**ABOUT THIS EXERCISE:**
Go over the data below line by line, and state how many lines contain the string "Dynamics". Give the number only.

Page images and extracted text
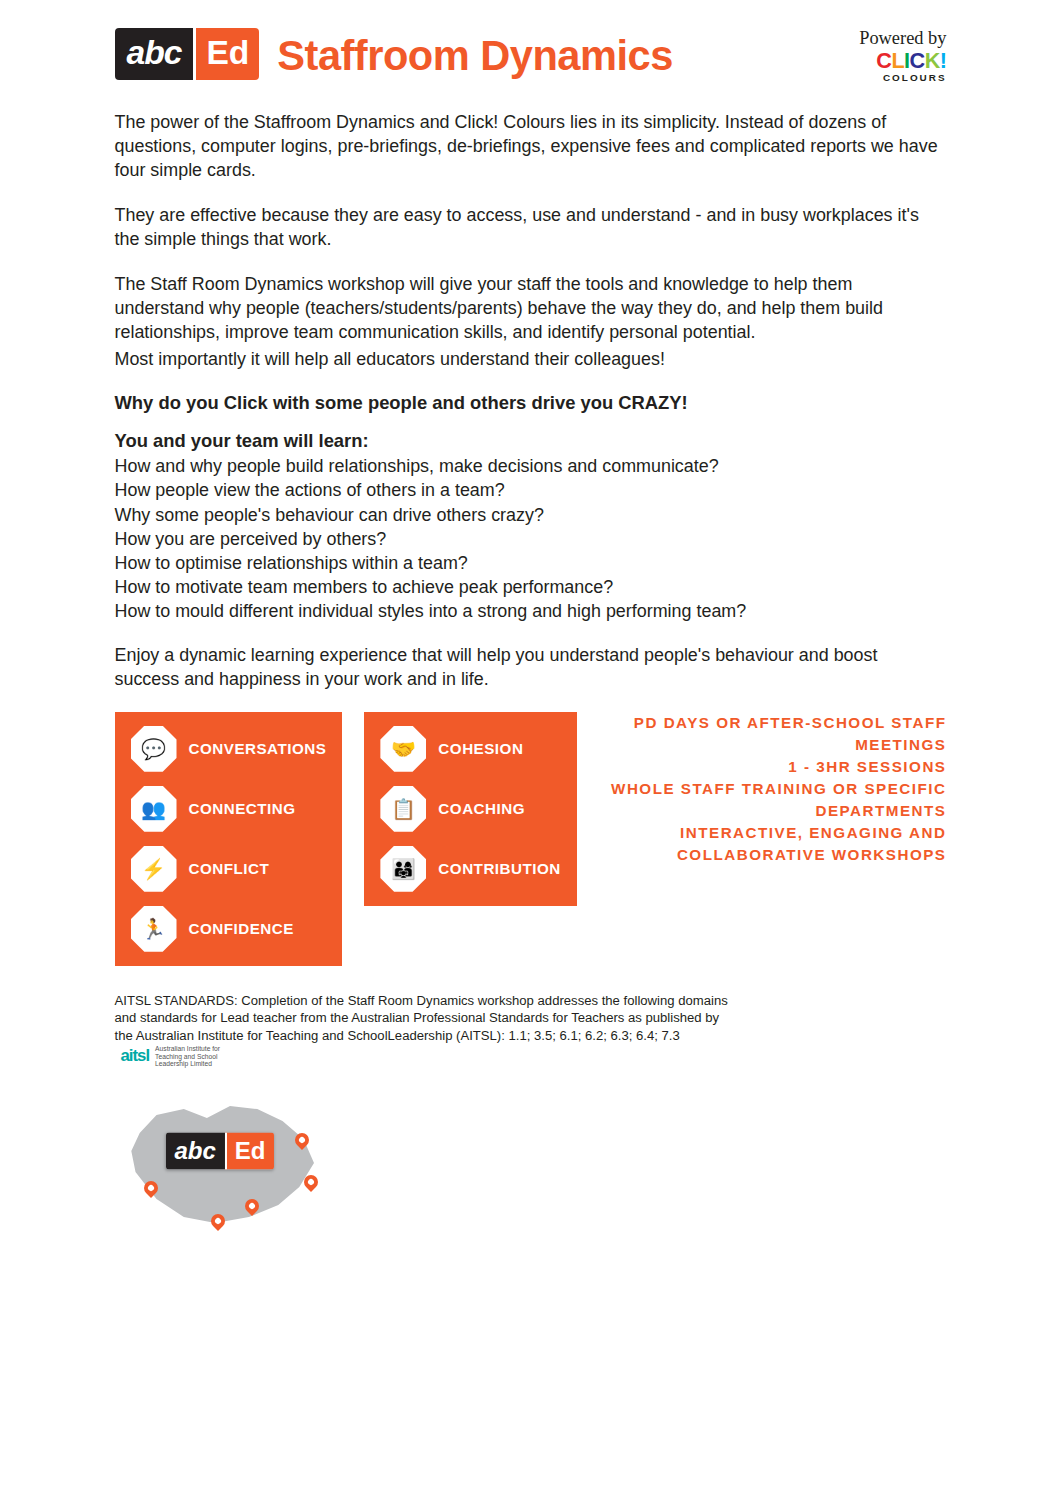abc Ed
Staffroom Dynamics
Powered by
CLICK!
COLOURS
The power of the Staffroom Dynamics and Click! Colours lies in its simplicity. Instead of dozens of questions, computer logins, pre-briefings, de-briefings, expensive fees and complicated reports we have four simple cards.
They are effective because they are easy to access, use and understand - and in busy workplaces it's the simple things that work.
The Staff Room Dynamics workshop will give your staff the tools and knowledge to help them understand why people (teachers/students/parents) behave the way they do, and help them build relationships, improve team communication skills, and identify personal potential.
Most importantly it will help all educators understand their colleagues!
Why do you Click with some people and others drive you CRAZY!
You and your team will learn:
How and why people build relationships, make decisions and communicate?
How people view the actions of others in a team?
Why some people's behaviour can drive others crazy?
How you are perceived by others?
How to optimise relationships within a team?
How to motivate team members to achieve peak performance?
How to mould different individual styles into a strong and high performing team?
Enjoy a dynamic learning experience that will help you understand people's behaviour and boost success and happiness in your work and in life.
💬Conversations
👥Connecting
⚡Conflict
🏃Confidence
🤝Cohesion
📋Coaching
👨‍👩‍👧Contribution
PD days or after-school staff meetings
1 - 3hr sessions
Whole staff training or specific departments
Interactive, engaging and collaborative workshops
AITSL STANDARDS: Completion of the Staff Room Dynamics workshop addresses the following domains and standards for Lead teacher from the Australian Professional Standards for Teachers as published by the Australian Institute for Teaching and SchoolLeadership (AITSL): 1.1; 3.5; 6.1; 6.2; 6.3; 6.4; 7.3 aitsl Australian Institute for Teaching and School Leadership Limited
abc Ed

**FINAL ANSWER:**
4